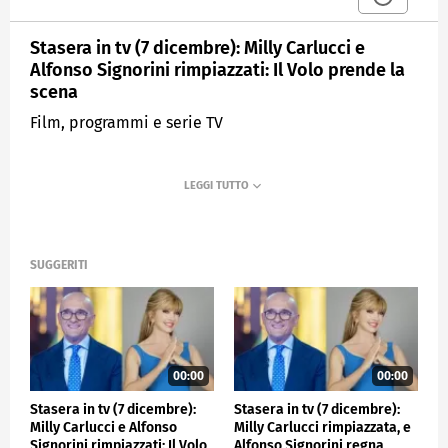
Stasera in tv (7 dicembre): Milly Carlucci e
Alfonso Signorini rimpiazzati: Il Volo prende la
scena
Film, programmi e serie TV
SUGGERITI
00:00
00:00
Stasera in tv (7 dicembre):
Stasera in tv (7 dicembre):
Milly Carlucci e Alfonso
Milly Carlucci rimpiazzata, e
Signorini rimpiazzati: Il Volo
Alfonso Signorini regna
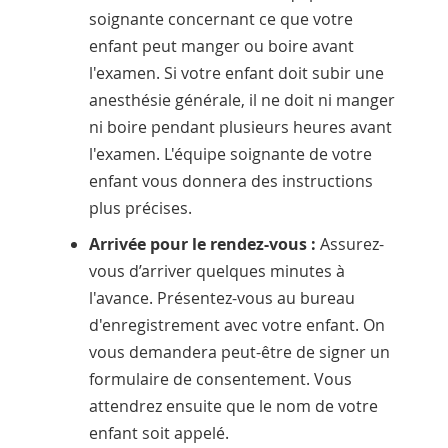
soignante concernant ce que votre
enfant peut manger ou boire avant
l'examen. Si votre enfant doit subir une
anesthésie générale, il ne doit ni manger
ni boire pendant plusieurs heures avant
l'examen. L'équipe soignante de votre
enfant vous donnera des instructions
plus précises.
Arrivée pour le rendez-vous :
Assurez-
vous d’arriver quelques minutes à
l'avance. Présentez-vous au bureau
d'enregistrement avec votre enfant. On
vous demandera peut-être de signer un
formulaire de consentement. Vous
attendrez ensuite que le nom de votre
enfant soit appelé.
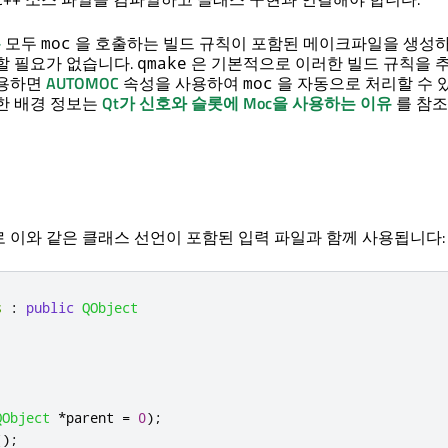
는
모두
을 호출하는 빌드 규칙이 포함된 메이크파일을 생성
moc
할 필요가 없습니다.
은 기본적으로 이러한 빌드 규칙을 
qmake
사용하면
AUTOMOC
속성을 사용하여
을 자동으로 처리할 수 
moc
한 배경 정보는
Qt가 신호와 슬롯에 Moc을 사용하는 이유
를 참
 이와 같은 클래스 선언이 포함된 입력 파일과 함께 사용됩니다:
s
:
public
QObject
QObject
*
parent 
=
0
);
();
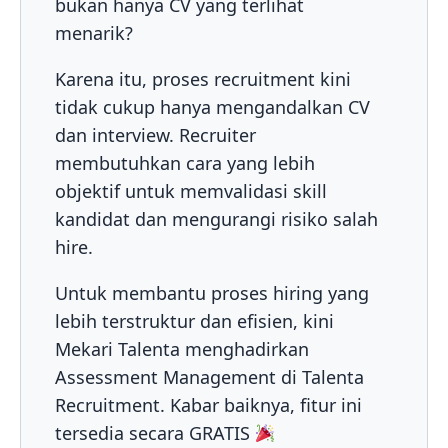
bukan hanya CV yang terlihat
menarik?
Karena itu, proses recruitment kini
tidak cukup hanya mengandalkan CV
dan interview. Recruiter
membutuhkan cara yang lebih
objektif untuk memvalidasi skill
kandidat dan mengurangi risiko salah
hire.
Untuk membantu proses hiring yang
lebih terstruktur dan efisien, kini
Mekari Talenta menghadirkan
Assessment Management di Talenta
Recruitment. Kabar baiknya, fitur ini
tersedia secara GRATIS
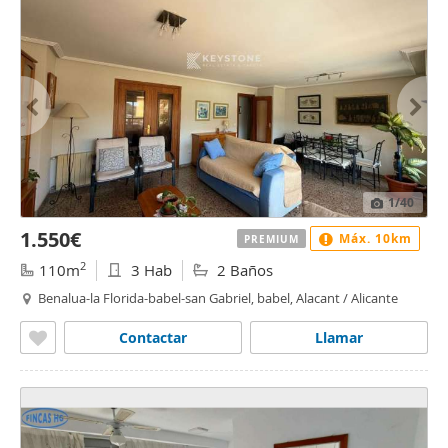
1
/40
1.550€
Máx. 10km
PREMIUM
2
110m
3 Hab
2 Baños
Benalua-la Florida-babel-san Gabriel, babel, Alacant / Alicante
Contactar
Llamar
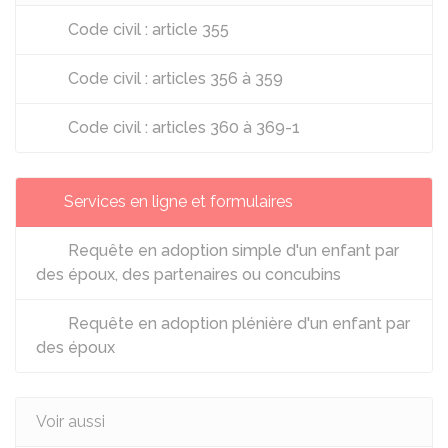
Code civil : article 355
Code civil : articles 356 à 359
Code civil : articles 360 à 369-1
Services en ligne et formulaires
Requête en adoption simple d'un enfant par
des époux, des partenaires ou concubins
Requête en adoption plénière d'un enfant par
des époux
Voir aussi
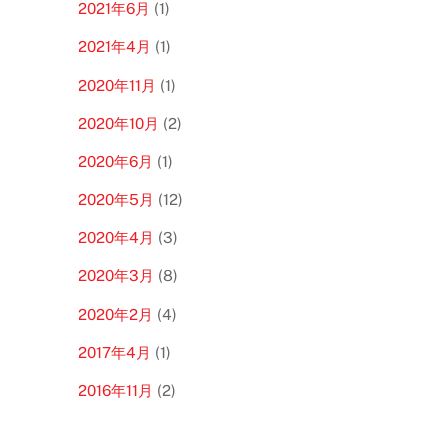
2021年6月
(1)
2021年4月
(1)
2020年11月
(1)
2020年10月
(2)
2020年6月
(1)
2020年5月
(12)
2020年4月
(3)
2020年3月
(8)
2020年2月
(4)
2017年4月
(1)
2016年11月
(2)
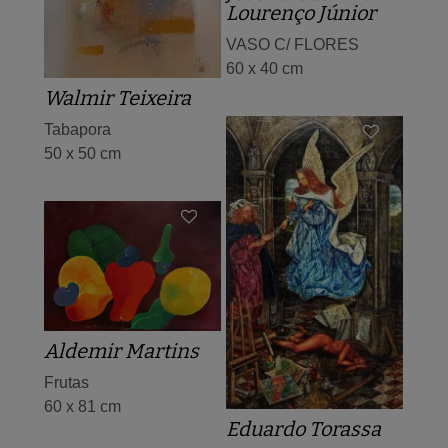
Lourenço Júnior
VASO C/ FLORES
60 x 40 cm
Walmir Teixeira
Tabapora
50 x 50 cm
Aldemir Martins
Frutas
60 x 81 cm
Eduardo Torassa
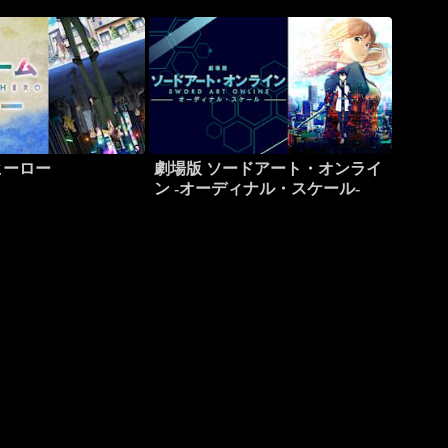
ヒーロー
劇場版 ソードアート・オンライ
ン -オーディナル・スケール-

◆ ◆ ◆

Prompt.
Read the listing. Copy each line that has the word "boire" in it.

Problem solution.
enfant peut manger ou boire avant
ni boire pendant plusieurs heures avant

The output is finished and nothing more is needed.